BY BERT BURNETT
First, have a read of this article (a link to the original can be found here):

So, we have a nature crisis, caused by farming and bad land management according to such sources.
These people, in this article, are the very people who are going to fix the crisis so they say …. REALLY?
I’d say, looking at the efforts of the rewilding, carbon capturing brigade thus far that they are actually adding to the crisis.
There have been no increases in the red and amber listed species connected to this nature ‘crisis’ through rewilding .. we are simply trading one tried and tested habitat which supports a huge variety of wildlife and flora for an untested one which to date has proven to dilute the wildlife in it.
Which areas of rewilding and carbon capturing have reached net zero?
Which of them has increased the numbers of ground nesting birds and the mammals of the open moors they continue to cover in trees?
The answer is few if any.
They have simply removed one habitat and replaced it with another and in the meantime created the demise of the more vulnerable species which are part of the crisis.
This rewilding is only increasing the bank balances of the speculators (until the carbon credit market implodes when those who have been caught up in it realise they have been conned into a South Sea bubble).
Rewilding in its current form is saving nothing.
Even the alleged carbon capturing claim is rapidly dispelled as myth when you consider the huge amount of CO2 that has been released through the plethora of wildfires connected to these “wild” areas.
Science is showing that the tree planting is more likely to increase carbon loss than add to its capture on many of these sites.
What you are reading about in the linked article above is not about how these people will save the planet but how they hope to become rich, very temporarily it should be added, on the back of speeding up the nature crisis.

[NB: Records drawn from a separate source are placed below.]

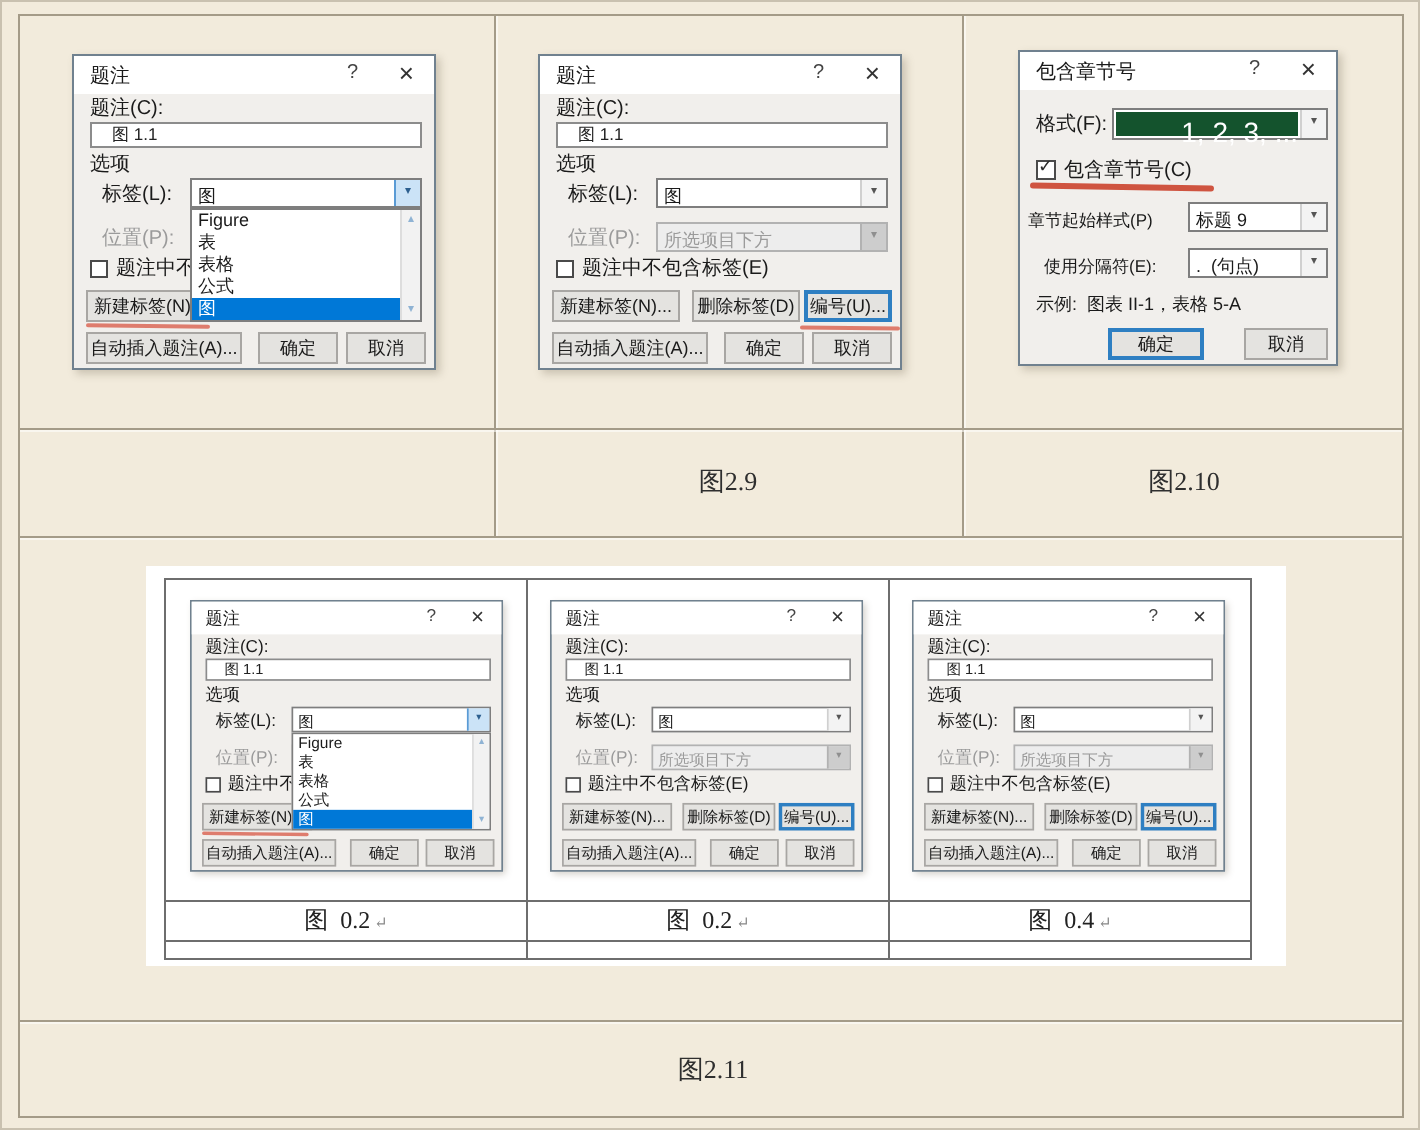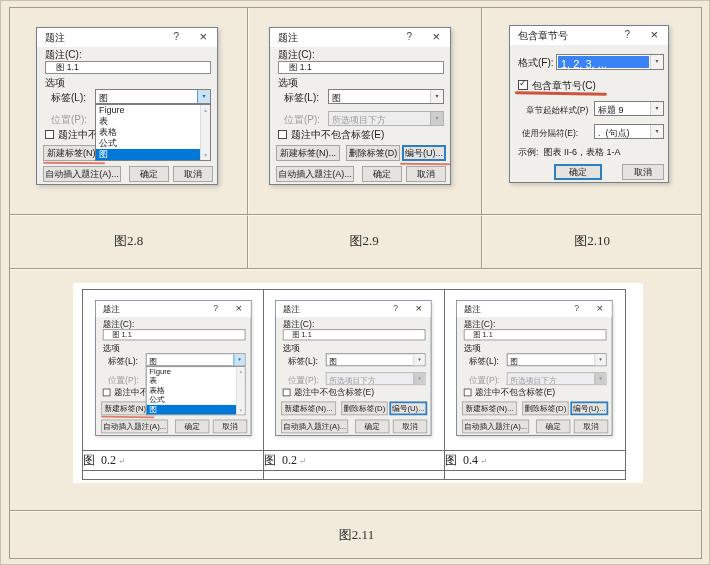--- a/index.html
+++ b/index.html
@@ -58,8 +58,8 @@
   .combo.dis .val { color:#9b9b9b; }
   .combo.dis .arr { background:#cdcdcd; color:#8f8f8f; border-left-color:#b2b2b2; }
   .selval { position:absolute; left:1px; top:1px; right:14px; bottom:1px;
-            background:#3b82f6; color:#fff; font-size:11px; padding:2px 0 0 3px;
-            white-space:nowrap; }
+            background:#14532d; color:#fff; font-size:14px; padding:2px 0 0 3px;
+            white-space:nowrap;text-align:right; }
 
   .btn { position:absolute; height:16px; background:#e4e3e0; border:1px solid #a8a6a3;
          font-size:9px; text-align:center; line-height:14px; white-space:nowrap;

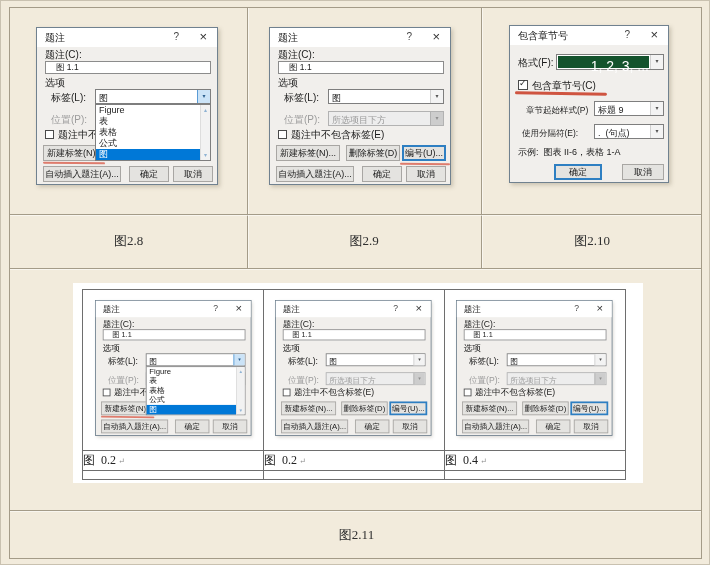--- a/index.html
+++ b/index.html
@@ -193,7 +193,7 @@
     <span class="chk-glyph" style="left:9px;top:53px">✓</span>
     <span class="lbl" style="left:22px;top:54px">包含章节号(C)</span>
     <div class="redmark strong" style="left:5px;top:66px;width:92px"></div>
-    <span class="lbl sm" style="left:16px;top:79px">章节起始样式(P)</span>
+    <span class="lbl sm" style="left:4px;top:79px">章节起始样式(P)</span>
     <div class="combo" style="left:84px;top:75px;width:70px">
       <span class="val">标题 9</span>
       <span class="arr">▾</span>

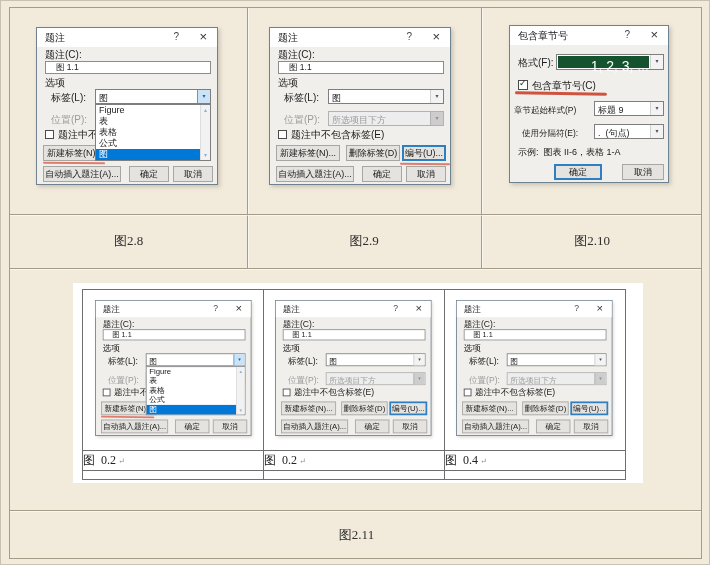--- a/index.html
+++ b/index.html
@@ -203,7 +203,7 @@
       <span class="val" style="white-space:pre">.  (句点)</span>
       <span class="arr">▾</span>
     </div>
-    <span class="lbl" style="left:8px;top:121px;font-size:9px;white-space:pre">示例:  图表 II-6，表格 1-A</span>
+    <span class="lbl" style="left:8px;top:121px;font-size:9px;white-space:pre">示例:  图表 II-1，表格 5-A</span>
     <div class="btn focus" style="left:44px;top:138px;width:48px">确定</div>
     <div class="btn" style="left:112px;top:138px;width:42px">取消</div>
   </div>

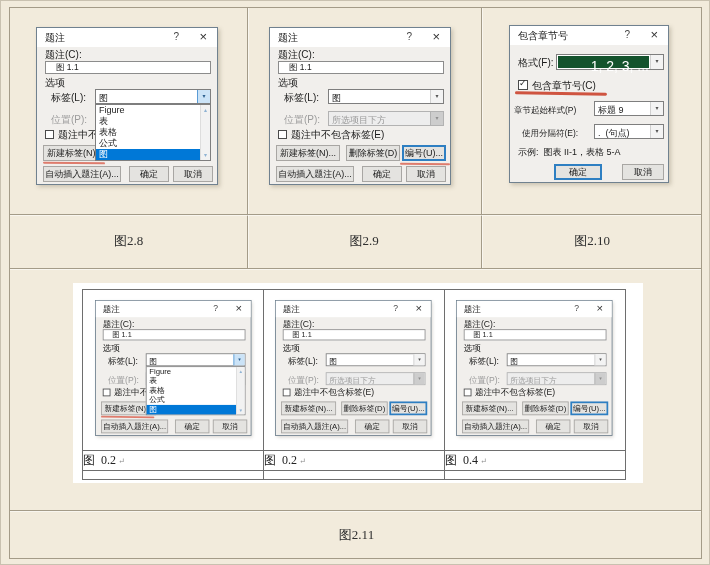--- a/index.html
+++ b/index.html
@@ -100,7 +100,6 @@
     <div class="hline" style="top:206px"></div>
     <div class="hline" style="top:260px"></div>
     <div class="hline" style="top:502px"></div>
-    <div class="figcap" style="left:0;top:206px;width:237px;height:54px;line-height:54px">图2.8</div>
     <div class="figcap" style="left:237px;top:206px;width:234px;height:54px;line-height:54px">图2.9</div>
     <div class="figcap" style="left:471px;top:206px;width:222px;height:55px;line-height:54px">图2.10</div>
     <div class="figcap" style="left:0;top:502px;width:693px;height:50px;line-height:50px">图2.11</div>

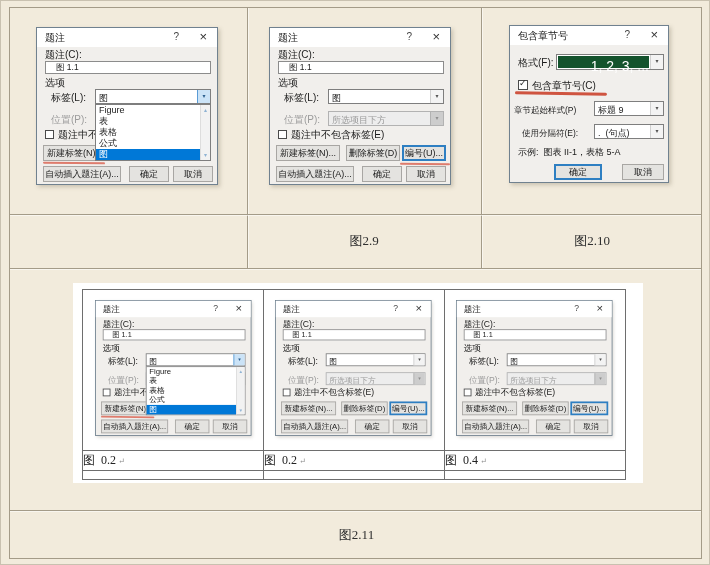--- a/index.html
+++ b/index.html
@@ -26,7 +26,7 @@
   .dline-h { position:absolute; left:9px; width:544px; height:1px; background:#6e6e6e; }
   .dline-v { position:absolute; top:6px; height:191px; width:1px; background:#6e6e6e; }
   .icap { position:absolute; top:168px; width:180px; height:18px; line-height:18px;
-          text-align:left; font-family:"Liberation Serif","DejaVu Serif",serif;
+          text-align:center; font-family:"Liberation Serif","DejaVu Serif",serif;
           font-size:12px; color:#222; white-space:pre; }
   .pmark { font-size:8px; color:#8a8a8a; margin-left:2px; }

The rewilding industry – the professors, the bankers, the corporate social responsibility hucksters and those who leave plastic all over the moors when their saplings are munched by deer – ought to look at themselves and be ashamed.
It is good news that those sheikhs, financial institutions and others who first invested in carbon credits and now have them coming out of their ears and unsellable are now consulting their lawyers. The professors who put their names to them, the land bodies and ‘conservation’ charities will now be wide awake to the high speed train on the horizon coming at them with unstoppable speed.
Bert Burnett is a retired gamekeeper of more than fifty years experience.